What you need to do: Only the lines from the one containing "X91440000Y-122555000D03*" through the final line of the entries below are wanted, each copied exactly.

Input data:
++++++++++++++++++++

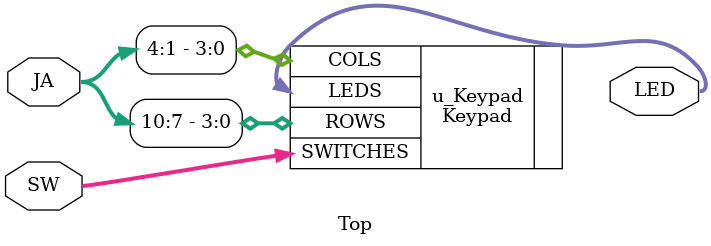
<source format=v>
module Top(
           output [3:0] LED,
           input [3:0]  SW,
           inout [10:1] JA
           );

   Keypad u_Keypad
     (.ROWS(JA[10:7]),
      .COLS(JA[4:1]),
      .SWITCHES(SW[3:0]),
      .LEDS(LED[3:0])
      );
   
endmodule

</source>
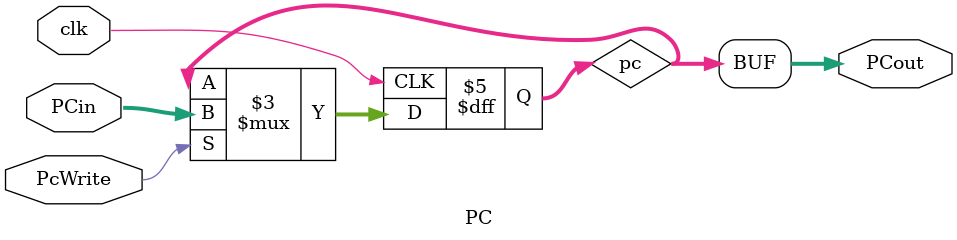
<source format=v>
`timescale 1ns / 1ps


module PC(
input clk,
input PcWrite,
input[31:0] PCin,
output[31:0] PCout
    );
    reg[31:0] pc;
    
    initial pc = 0;
    assign PCout = pc;

    always@(posedge clk) begin
        if(PcWrite)
            pc <= PCin;
    end
endmodule

</source>
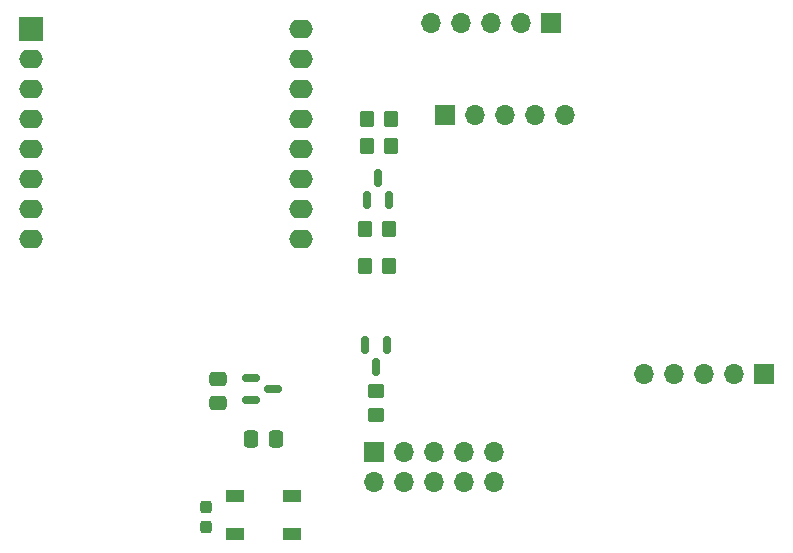
<source format=gbr>
%TF.GenerationSoftware,KiCad,Pcbnew,(6.0.0)*%
%TF.CreationDate,2022-04-16T20:40:41+02:00*%
%TF.ProjectId,bewegungsmelder,62657765-6775-46e6-9773-6d656c646572,rev?*%
%TF.SameCoordinates,Original*%
%TF.FileFunction,Soldermask,Top*%
%TF.FilePolarity,Negative*%
%FSLAX46Y46*%
G04 Gerber Fmt 4.6, Leading zero omitted, Abs format (unit mm)*
G04 Created by KiCad (PCBNEW (6.0.0)) date 2022-04-16 20:40:41*
%MOMM*%
%LPD*%
G01*
G04 APERTURE LIST*
G04 Aperture macros list*
%AMRoundRect*
0 Rectangle with rounded corners*
0 $1 Rounding radius*
0 $2 $3 $4 $5 $6 $7 $8 $9 X,Y pos of 4 corners*
0 Add a 4 corners polygon primitive as box body*
4,1,4,$2,$3,$4,$5,$6,$7,$8,$9,$2,$3,0*
0 Add four circle primitives for the rounded corners*
1,1,$1+$1,$2,$3*
1,1,$1+$1,$4,$5*
1,1,$1+$1,$6,$7*
1,1,$1+$1,$8,$9*
0 Add four rect primitives between the rounded corners*
20,1,$1+$1,$2,$3,$4,$5,0*
20,1,$1+$1,$4,$5,$6,$7,0*
20,1,$1+$1,$6,$7,$8,$9,0*
20,1,$1+$1,$8,$9,$2,$3,0*%
G04 Aperture macros list end*
%ADD10O,1.700000X1.700000*%
%ADD11R,1.700000X1.700000*%
%ADD12RoundRect,0.237500X-0.237500X0.300000X-0.237500X-0.300000X0.237500X-0.300000X0.237500X0.300000X0*%
%ADD13RoundRect,0.250000X0.450000X-0.350000X0.450000X0.350000X-0.450000X0.350000X-0.450000X-0.350000X0*%
%ADD14R,2.000000X2.000000*%
%ADD15O,2.000000X1.600000*%
%ADD16RoundRect,0.150000X-0.150000X0.587500X-0.150000X-0.587500X0.150000X-0.587500X0.150000X0.587500X0*%
%ADD17RoundRect,0.250000X-0.337500X-0.475000X0.337500X-0.475000X0.337500X0.475000X-0.337500X0.475000X0*%
%ADD18RoundRect,0.250000X-0.350000X-0.450000X0.350000X-0.450000X0.350000X0.450000X-0.350000X0.450000X0*%
%ADD19RoundRect,0.250000X-0.475000X0.337500X-0.475000X-0.337500X0.475000X-0.337500X0.475000X0.337500X0*%
%ADD20R,1.500000X1.000000*%
%ADD21RoundRect,0.150000X-0.587500X-0.150000X0.587500X-0.150000X0.587500X0.150000X-0.587500X0.150000X0*%
%ADD22RoundRect,0.150000X0.150000X-0.587500X0.150000X0.587500X-0.150000X0.587500X-0.150000X-0.587500X0*%
G04 APERTURE END LIST*
D10*
%TO.C,J1*%
X101854000Y-126238000D03*
X104394000Y-126238000D03*
X106934000Y-126238000D03*
X109474000Y-126238000D03*
X112014000Y-126238000D03*
X112014000Y-123698000D03*
X109474000Y-123698000D03*
X106934000Y-123698000D03*
X104394000Y-123698000D03*
D11*
X101854000Y-123698000D03*
%TD*%
%TO.C,J3*%
X116840000Y-87408000D03*
D10*
X114300000Y-87408000D03*
X111760000Y-87408000D03*
X109220000Y-87408000D03*
X106680000Y-87408000D03*
%TD*%
D11*
%TO.C,J2*%
X134874000Y-117094000D03*
D10*
X132334000Y-117094000D03*
X129794000Y-117094000D03*
X127254000Y-117094000D03*
X124714000Y-117094000D03*
%TD*%
D12*
%TO.C,C1*%
X87630000Y-128323000D03*
X87630000Y-130048000D03*
%TD*%
D13*
%TO.C,R4*%
X101981000Y-120523000D03*
X101981000Y-118523000D03*
%TD*%
D14*
%TO.C,U1*%
X72748000Y-87884000D03*
D15*
X72748000Y-90424000D03*
X72748000Y-92964000D03*
X72748000Y-95504000D03*
X72748000Y-98044000D03*
X72748000Y-100584000D03*
X72748000Y-103124000D03*
X72748000Y-105664000D03*
X95608000Y-105664000D03*
X95608000Y-103124000D03*
X95608000Y-100584000D03*
X95608000Y-98044000D03*
X95608000Y-95504000D03*
X95608000Y-92964000D03*
X95608000Y-90424000D03*
X95608000Y-87884000D03*
%TD*%
D16*
%TO.C,Q1*%
X102931000Y-114632500D03*
X101031000Y-114632500D03*
X101981000Y-116507500D03*
%TD*%
D17*
%TO.C,R7*%
X91440000Y-122555000D03*
X93515000Y-122555000D03*
%TD*%
D18*
%TO.C,R2*%
X101092000Y-107950000D03*
X103092000Y-107950000D03*
%TD*%
%TO.C,R1*%
X101235000Y-95504000D03*
X103235000Y-95504000D03*
%TD*%
D19*
%TO.C,R6*%
X88646000Y-117475000D03*
X88646000Y-119550000D03*
%TD*%
D18*
%TO.C,R5*%
X101219000Y-97790000D03*
X103219000Y-97790000D03*
%TD*%
D20*
%TO.C,D1*%
X90006000Y-127432000D03*
X90006000Y-130632000D03*
X94906000Y-130632000D03*
X94906000Y-127432000D03*
%TD*%
D11*
%TO.C,J4*%
X107828000Y-95123000D03*
D10*
X110368000Y-95123000D03*
X112908000Y-95123000D03*
X115448000Y-95123000D03*
X117988000Y-95123000D03*
%TD*%
D18*
%TO.C,R3*%
X101092000Y-104775000D03*
X103092000Y-104775000D03*
%TD*%
D21*
%TO.C,Q3*%
X91391500Y-117414000D03*
X91391500Y-119314000D03*
X93266500Y-118364000D03*
%TD*%
D22*
%TO.C,Q2*%
X101219000Y-102362000D03*
X103119000Y-102362000D03*
X102169000Y-100487000D03*
%TD*%
M02*

</source>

++++++++++++++++++++

Output of the exercise:
X91440000Y-122555000D03*
X93515000Y-122555000D03*
%TD*%
D18*
%TO.C,R2*%
X101092000Y-107950000D03*
X103092000Y-107950000D03*
%TD*%
%TO.C,R1*%
X101235000Y-95504000D03*
X103235000Y-95504000D03*
%TD*%
D19*
%TO.C,R6*%
X88646000Y-117475000D03*
X88646000Y-119550000D03*
%TD*%
D18*
%TO.C,R5*%
X101219000Y-97790000D03*
X103219000Y-97790000D03*
%TD*%
D20*
%TO.C,D1*%
X90006000Y-127432000D03*
X90006000Y-130632000D03*
X94906000Y-130632000D03*
X94906000Y-127432000D03*
%TD*%
D11*
%TO.C,J4*%
X107828000Y-95123000D03*
D10*
X110368000Y-95123000D03*
X112908000Y-95123000D03*
X115448000Y-95123000D03*
X117988000Y-95123000D03*
%TD*%
D18*
%TO.C,R3*%
X101092000Y-104775000D03*
X103092000Y-104775000D03*
%TD*%
D21*
%TO.C,Q3*%
X91391500Y-117414000D03*
X91391500Y-119314000D03*
X93266500Y-118364000D03*
%TD*%
D22*
%TO.C,Q2*%
X101219000Y-102362000D03*
X103119000Y-102362000D03*
X102169000Y-100487000D03*
%TD*%
M02*

</source>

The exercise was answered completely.